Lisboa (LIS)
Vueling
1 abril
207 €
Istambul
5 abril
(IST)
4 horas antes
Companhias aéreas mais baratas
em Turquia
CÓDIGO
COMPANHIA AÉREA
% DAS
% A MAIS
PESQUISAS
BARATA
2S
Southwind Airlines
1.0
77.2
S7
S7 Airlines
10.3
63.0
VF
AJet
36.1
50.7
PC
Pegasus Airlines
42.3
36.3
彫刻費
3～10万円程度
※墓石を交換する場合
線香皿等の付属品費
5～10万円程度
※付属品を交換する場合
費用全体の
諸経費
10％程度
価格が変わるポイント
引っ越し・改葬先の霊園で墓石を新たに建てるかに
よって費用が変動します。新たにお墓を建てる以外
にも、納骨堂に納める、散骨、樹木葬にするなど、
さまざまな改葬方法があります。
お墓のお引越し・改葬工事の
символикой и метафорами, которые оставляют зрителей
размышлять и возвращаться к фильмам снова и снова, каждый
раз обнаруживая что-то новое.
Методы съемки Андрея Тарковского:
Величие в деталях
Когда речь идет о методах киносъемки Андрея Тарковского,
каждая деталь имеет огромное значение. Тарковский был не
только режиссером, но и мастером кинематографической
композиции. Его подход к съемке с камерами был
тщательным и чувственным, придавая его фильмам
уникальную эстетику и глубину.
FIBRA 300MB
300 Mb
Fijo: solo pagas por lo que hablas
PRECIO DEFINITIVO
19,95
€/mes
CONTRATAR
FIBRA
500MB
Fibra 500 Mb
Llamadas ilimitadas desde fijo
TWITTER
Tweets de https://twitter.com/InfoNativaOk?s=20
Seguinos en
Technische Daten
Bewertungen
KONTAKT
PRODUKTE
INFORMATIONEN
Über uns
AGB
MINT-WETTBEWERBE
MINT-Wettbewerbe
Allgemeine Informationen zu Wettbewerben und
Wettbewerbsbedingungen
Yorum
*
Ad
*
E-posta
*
------------------------------------------------------------------------
_Problem details_
In the records above, copy exactly the lines from the one that contains "тщательным и чувственным, придавая" through the last, and nothing else.

_Solution_
тщательным и чувственным, придавая его фильмам
уникальную эстетику и глубину.
FIBRA 300MB
300 Mb
Fijo: solo pagas por lo que hablas
PRECIO DEFINITIVO
19,95
€/mes
CONTRATAR
FIBRA
500MB
Fibra 500 Mb
Llamadas ilimitadas desde fijo
TWITTER
Tweets de https://twitter.com/InfoNativaOk?s=20
Seguinos en
Technische Daten
Bewertungen
KONTAKT
PRODUKTE
INFORMATIONEN
Über uns
AGB
MINT-WETTBEWERBE
MINT-Wettbewerbe
Allgemeine Informationen zu Wettbewerben und
Wettbewerbsbedingungen
Yorum
*
Ad
*
E-posta
*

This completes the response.